Why Gunicorn workers spawn child workers? Why do they die?! And how can we prevent this?
I should also mention that we've set Gunicorn log level to debug and still we don't see any thing significant, other than periodical log of workers number, which reports count of workers we wanted from it.
UPDATE
This is the line we used to run gunicorn:
gunicorn --env DJANGO_SETTINGS_MODULE=proj.settings proj.wsgi --name proj --workers 10 --user proj --group proj --bind 127.0.0.1:7003 --log-level=debug --pid gunicorn.pid --timeout 600 --access-logfile /home/proj/access.log --error-logfile /home/proj/error.log
In my case I deploy in Ubuntu servers (LTS releases, now almost are 14.04 LTS servers) and I never did have problems with gunicorn daemons, I create a gunicorn.conf.py and launch gunicorn with this config from upstart with an script like this in /etc/init/djangoapp.conf
description "djangoapp website"
start on startup
stop on shutdown
respawn
respawn limit 10 5
script
cd /home/web/djangoapp
exec /home/web/djangoapp/bin/gunicorn -c gunicorn.conf.py -u web -g web djangoapp.wsgi
end script
I configure gunicorn with a .py file config and i setup some options (details below) and deploy my app (with virtualenv) in /home/web/djangoapp and no problems with zombie and orphans gunicorn processes.

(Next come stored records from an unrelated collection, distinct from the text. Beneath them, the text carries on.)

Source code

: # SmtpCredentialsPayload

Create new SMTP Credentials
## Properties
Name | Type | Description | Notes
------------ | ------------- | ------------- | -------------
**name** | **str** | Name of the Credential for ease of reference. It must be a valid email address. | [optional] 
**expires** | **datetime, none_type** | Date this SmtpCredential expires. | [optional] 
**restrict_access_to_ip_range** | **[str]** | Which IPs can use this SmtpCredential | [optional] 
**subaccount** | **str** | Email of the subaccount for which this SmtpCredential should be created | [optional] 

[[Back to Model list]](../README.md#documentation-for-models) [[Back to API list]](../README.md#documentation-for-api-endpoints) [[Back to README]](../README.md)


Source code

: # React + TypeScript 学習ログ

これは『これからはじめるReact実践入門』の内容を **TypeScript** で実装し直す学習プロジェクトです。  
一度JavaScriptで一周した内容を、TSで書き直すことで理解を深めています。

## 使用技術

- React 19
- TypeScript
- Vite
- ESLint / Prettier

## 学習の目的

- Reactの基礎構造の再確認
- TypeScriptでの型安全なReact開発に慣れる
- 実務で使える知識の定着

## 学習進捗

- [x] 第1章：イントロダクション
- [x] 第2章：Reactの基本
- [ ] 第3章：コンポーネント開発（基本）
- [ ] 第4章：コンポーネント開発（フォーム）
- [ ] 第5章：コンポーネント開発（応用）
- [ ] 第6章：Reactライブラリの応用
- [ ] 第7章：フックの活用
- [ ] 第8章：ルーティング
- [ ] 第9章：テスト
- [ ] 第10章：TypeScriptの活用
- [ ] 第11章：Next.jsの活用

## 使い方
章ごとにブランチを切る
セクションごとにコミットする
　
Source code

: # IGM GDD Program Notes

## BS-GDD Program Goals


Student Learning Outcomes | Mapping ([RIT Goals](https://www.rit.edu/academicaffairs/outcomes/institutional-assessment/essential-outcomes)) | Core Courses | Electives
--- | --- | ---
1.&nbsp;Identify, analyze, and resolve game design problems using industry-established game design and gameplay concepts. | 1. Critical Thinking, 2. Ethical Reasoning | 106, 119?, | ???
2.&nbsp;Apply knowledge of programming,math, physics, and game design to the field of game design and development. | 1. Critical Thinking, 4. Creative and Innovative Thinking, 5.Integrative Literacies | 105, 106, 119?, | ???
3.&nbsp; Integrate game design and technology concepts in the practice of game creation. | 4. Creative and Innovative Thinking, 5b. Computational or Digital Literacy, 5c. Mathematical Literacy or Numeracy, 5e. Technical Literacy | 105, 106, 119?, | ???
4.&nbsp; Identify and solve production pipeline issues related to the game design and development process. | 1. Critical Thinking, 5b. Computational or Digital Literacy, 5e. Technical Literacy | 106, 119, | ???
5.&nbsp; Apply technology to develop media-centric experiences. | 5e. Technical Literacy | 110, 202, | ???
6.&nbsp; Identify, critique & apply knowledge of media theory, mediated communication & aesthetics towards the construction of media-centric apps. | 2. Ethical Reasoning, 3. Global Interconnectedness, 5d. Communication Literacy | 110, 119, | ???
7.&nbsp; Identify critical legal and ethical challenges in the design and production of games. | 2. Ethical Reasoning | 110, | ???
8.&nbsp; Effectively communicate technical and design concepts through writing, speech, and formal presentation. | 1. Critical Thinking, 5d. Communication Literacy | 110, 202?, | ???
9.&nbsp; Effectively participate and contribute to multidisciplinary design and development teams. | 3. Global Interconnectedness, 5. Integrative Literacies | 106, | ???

i verified your options, timeout can be a problem but another one is that you don't setup max-requests in your config, by default is 0, so, no automatic worker restart in your daemon and can generate memory leaks (http://gunicorn-docs.readthedocs.org/en/latest/settings.html#max-requests)

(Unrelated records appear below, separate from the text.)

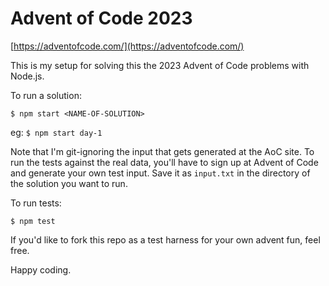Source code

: # Advent of Code 2023

[https://adventofcode.com/](https://adventofcode.com/)

This is my setup for solving this the 2023 Advent of Code problems with Node.js.  

To run a solution: 

`$ npm start <NAME-OF-SOLUTION>`

eg: `$ npm start day-1`

Note that I'm git-ignoring the input that gets generated at the AoC site. To run the tests against the real data, you'll have to sign up at Advent of Code and generate your own test input. Save it as `input.txt` in the directory of the solution you want to run.

To run tests:

`$ npm test`

If you'd like to fork this repo as a test harness for your own advent fun, feel free.  

Happy coding.

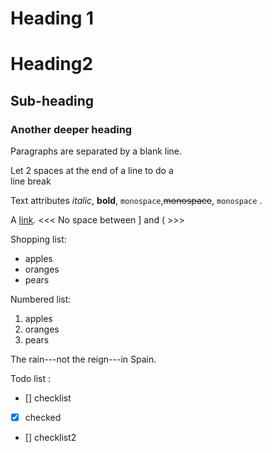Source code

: Heading 1
==========

Heading2
 =======
 
 Sub-heading
 -----------
 
### Another deeper heading
 
Paragraphs are separated by a 
blank line.
 
Let 2 spaces at the end of a line to do a  
line break
 
Text attributes *italic*, **bold**, `monospace`,~~monospace~~, `monospace` .
 
 A [link](http://example.com).
 <<<   No space between ] and (  >>>
 
Shopping list:
 
   * apples
   * oranges
   * pears
 
 Numbered list:
 
   1. apples
   2. oranges
   3. pears
 
 The rain---not the reign---in
 Spain.
 
 
 Todo list :
 
 - [] checklist
 - [x] checked
 - [] checklist2
 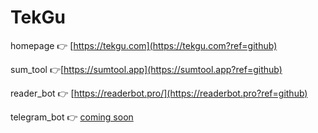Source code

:# TekGu

homepage 👉 [https://tekgu.com](https://tekgu.com?ref=github)

sum_tool 👉[https://sumtool.app](https://sumtool.app?ref=github)

reader_bot  👉 [https://readerbot.pro/](https://readerbot.pro?ref=github)

telegram_bot 👉 [coming soon](https://tekgu.com?ref=github)
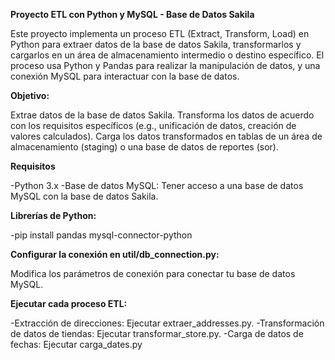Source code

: **Proyecto ETL con Python y MySQL - Base de Datos Sakila**

Este proyecto implementa un proceso ETL (Extract, Transform, Load) en Python para extraer datos de la base de datos Sakila, transformarlos y 
cargarlos en un área de almacenamiento intermedio o destino específico. El proceso usa Python y Pandas para realizar la manipulación de datos, 
y una conexión MySQL para interactuar con la base de datos.

**Objetivo:**

Extrae datos de la base de datos Sakila.
Transforma los datos de acuerdo con los requisitos específicos (e.g., unificación de datos, creación de valores calculados).
Carga los datos transformados en tablas de un área de almacenamiento (staging) o una base de datos de reportes (sor).

**Requisitos**

-Python 3.x
-Base de datos MySQL: Tener acceso a una base de datos MySQL con la base de datos Sakila.

**Librerías de Python:** 

-pip install pandas mysql-connector-python

**Configurar la conexión en util/db_connection.py:**

Modifica los parámetros de conexión para conectar tu base de datos MySQL.

**Ejecutar cada proceso ETL:**

  -Extracción de direcciones: Ejecutar extraer_addresses.py.
  -Transformación de datos de tiendas: Ejecutar transformar_store.py.
  -Carga de datos de fechas: Ejecutar carga_dates.py
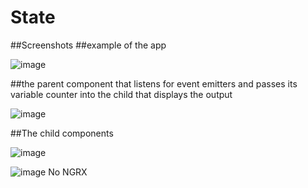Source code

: # State
##Screenshots
##example of the app

![image](https://user-images.githubusercontent.com/40246928/191336583-4c4c956d-a643-4b05-960f-b1906baa6ab3.png)

##the parent component that listens for event emitters and passes its variable counter into the child that displays the output

![image](https://user-images.githubusercontent.com/40246928/191336666-9eb93e95-4d08-4e21-a718-7908b6c1abbd.png)

##The child components

![image](https://user-images.githubusercontent.com/40246928/191336701-af3225a6-685d-44de-a079-d65445b5a4a2.png)

![image](https://user-images.githubusercontent.com/40246928/191336759-6f377aa5-fa35-47f8-8f36-1d771acee6f8.png)
No NGRX
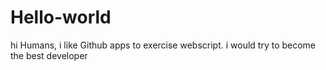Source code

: # Hello-world

hi Humans,
i like Github apps to exercise webscript.
i would try to become the best developer
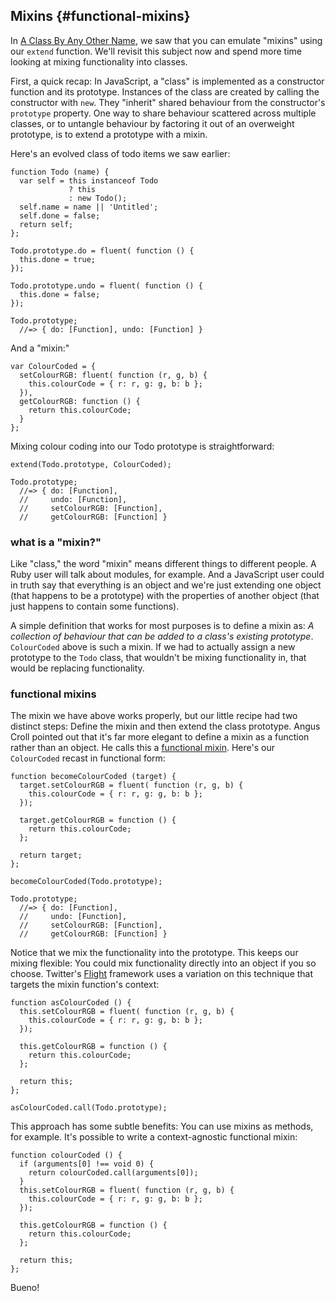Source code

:## Mixins {#functional-mixins}

In [A Class By Any Other Name](#class-other-name), we saw that you can emulate "mixins" using our `extend` function. We'll revisit this subject now and spend more time looking at mixing functionality into classes.

First, a quick recap: In JavaScript, a "class" is implemented as a constructor function and its prototype. Instances of the class are created by calling the constructor with `new`. They "inherit" shared behaviour from the constructor's `prototype` property. One way to share behaviour scattered across multiple classes, or to untangle behaviour by factoring it out of an overweight prototype, is to extend a prototype with a mixin.

Here's an evolved class of todo items we saw earlier:

    function Todo (name) {
      var self = this instanceof Todo
                 ? this
                 : new Todo();
      self.name = name || 'Untitled';
      self.done = false;
      return self;
    };
    
    Todo.prototype.do = fluent( function () {
      this.done = true;
    });
    
    Todo.prototype.undo = fluent( function () {
      this.done = false;
    });
    
    Todo.prototype;
      //=> { do: [Function], undo: [Function] }

And a "mixin:"

    var ColourCoded = {
      setColourRGB: fluent( function (r, g, b) {
        this.colourCode = { r: r, g: g, b: b };
      }),
      getColourRGB: function () {
        return this.colourCode;
      }
    };
    
Mixing colour coding into our Todo prototype is straightforward:

    extend(Todo.prototype, ColourCoded);
    
    Todo.prototype;
      //=> { do: [Function],
      //     undo: [Function],
      //     setColourRGB: [Function],
      //     getColourRGB: [Function] }
    
### what is a "mixin?"

Like "class," the word "mixin" means different things to different people. A Ruby user will talk about modules, for example. And a JavaScript user could in truth say that everything is an object and we're just extending one object (that happens to be a prototype) with the properties of another object (that just happens to contain some functions).

A simple definition that works for most purposes is to define a mixin as: *A collection of behaviour that can be added to a class's existing prototype*. `ColourCoded` above is such a mixin. If we had to actually assign a new prototype to the `Todo` class, that wouldn't be mixing functionality in, that would be replacing functionality.

### functional mixins

The mixin we have above works properly, but our little recipe had two distinct steps: Define the mixin and then extend the class prototype. Angus Croll pointed out that it's far more elegant to define a mixin as a function rather than an object. He calls this a [functional mixin][fm]. Here's our `ColourCoded` recast in functional form:

    function becomeColourCoded (target) {
      target.setColourRGB = fluent( function (r, g, b) {
        this.colourCode = { r: r, g: g, b: b };
      });
      
      target.getColourRGB = function () {
        return this.colourCode;
      };
      
      return target;
    };
    
    becomeColourCoded(Todo.prototype);
    
    Todo.prototype;
      //=> { do: [Function],
      //     undo: [Function],
      //     setColourRGB: [Function],
      //     getColourRGB: [Function] }
      
Notice that we mix the functionality into the prototype. This keeps our mixing flexible: You could mix functionality directly into an object if you so choose. Twitter's [Flight] framework uses a variation on this technique that targets the mixin function's context:

    function asColourCoded () {
      this.setColourRGB = fluent( function (r, g, b) {
        this.colourCode = { r: r, g: g, b: b };
      });
      
      this.getColourRGB = function () {
        return this.colourCode;
      };
      
      return this;
    };
    
    asColourCoded.call(Todo.prototype);
    
This approach has some subtle benefits: You can use mixins as methods, for example. It's possible to write a context-agnostic functional mixin:

    function colourCoded () {
      if (arguments[0] !== void 0) {
        return colourCoded.call(arguments[0]);
      }
      this.setColourRGB = fluent( function (r, g, b) {
        this.colourCode = { r: r, g: g, b: b };
      });
      
      this.getColourRGB = function () {
        return this.colourCode;
      };
      
      return this;
    };

Bueno!

[fm]: https://javascriptweblog.wordpress.com/2011/05/31/a-fresh-look-at-javascript-mixins/ "A fresh look at JavaScript Mixins"
[Flight]: http://flightjs.github.io/
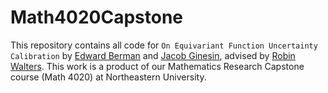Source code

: # Math4020Capstone

This repository contains all code for `On Equivariant Function Uncertainty Calibration` by [Edward Berman](https://ebrmn.space/) and [Jacob Ginesin](https://jakegines.in/), advised by [Robin Walters](https://www.robinwalters.com/). This work is a product of our Mathematics Research Capstone course (Math 4020) at Northeastern University. 

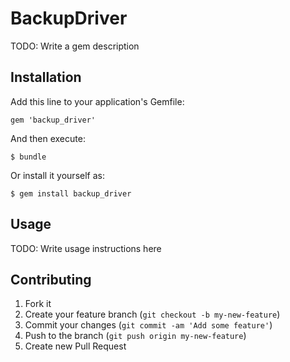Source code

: # BackupDriver

TODO: Write a gem description

## Installation

Add this line to your application's Gemfile:

    gem 'backup_driver'

And then execute:

    $ bundle

Or install it yourself as:

    $ gem install backup_driver

## Usage

TODO: Write usage instructions here

## Contributing

1. Fork it
2. Create your feature branch (`git checkout -b my-new-feature`)
3. Commit your changes (`git commit -am 'Add some feature'`)
4. Push to the branch (`git push origin my-new-feature`)
5. Create new Pull Request
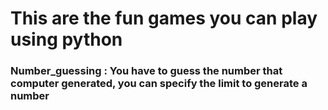 # This are the fun games you can play using python
### Number_guessing : You have to guess the number that computer generated, you can specify the limit to generate a number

We will use a .sh file to start the gunicorn process. Later you will use a supervisord configuration file. what is supervisord? some external know how information link about how to install supervisord with Django,Nginx,Gunicorn Here
gunicorn_start.sh remember to give chmod +x to the file.
#!/bin/sh
NAME="myDjango"
DJANGODIR="/var/www/html/myDjango"
NUM_WORKERS=3
echo "Starting myDjango -- Django Application"
cd $DJANGODIR
exec gunicorn -w $NUM_WORKERS $NAME.wsgi:application --bind 127.0.0.1:8001
mydjango_django.conf : Remember to install supervisord on your OS. and
Copy this on the configuration folder.
[program:myDjango]
command=/var/www/html/myDjango/gunicorn_start.sh
user=root
autorestart=true
redirect_sderr=true
Later on use the command:
Reload the daemon’s configuration files, without add/remove (no restarts)
supervisordctl reread
Restart all processes Note: restart does not reread config files. For that, see reread and update.
supervisordctl start all
Get all process status info.
supervisordctl status
This sounds like a timeout issue.
You have multiple timeouts going on and they all need to be in a descending order. It seems they may not be.
For example:
Nginx has a default timeout of 60 seconds
Gunicorn has a default timeout of 30 seconds
Django has a default timeout of 300 seconds
Postgres default timeout is complicated but let's pose 60 seconds for this example.
In this example, when 30 seconds has passed and Django is still waiting for Postgres to respond. Gunicorn tells Django to stop, which in turn should tell Postgres to stop. Gunicorn will wait a certain amount of time for this to happen before it kills django, leaving the postgres process as an orphan query. The user will re-initiate their query and this time the query will take longer because the old one is still running.
I see that you have set your Gunicorn tiemeout to 300 seconds.
This would probably mean that Nginx tells Gunicorn to stop after 60 seconds, Gunicorn may wait for Django who waits for Postgres or any other underlying processes, and when Nginx gets tired of waiting, it kills Gunicorn, leaving Django hanging.
This is still just a theory, but it is a very common problem and hopefully leads you and any others experiencing similar problems, to the right place.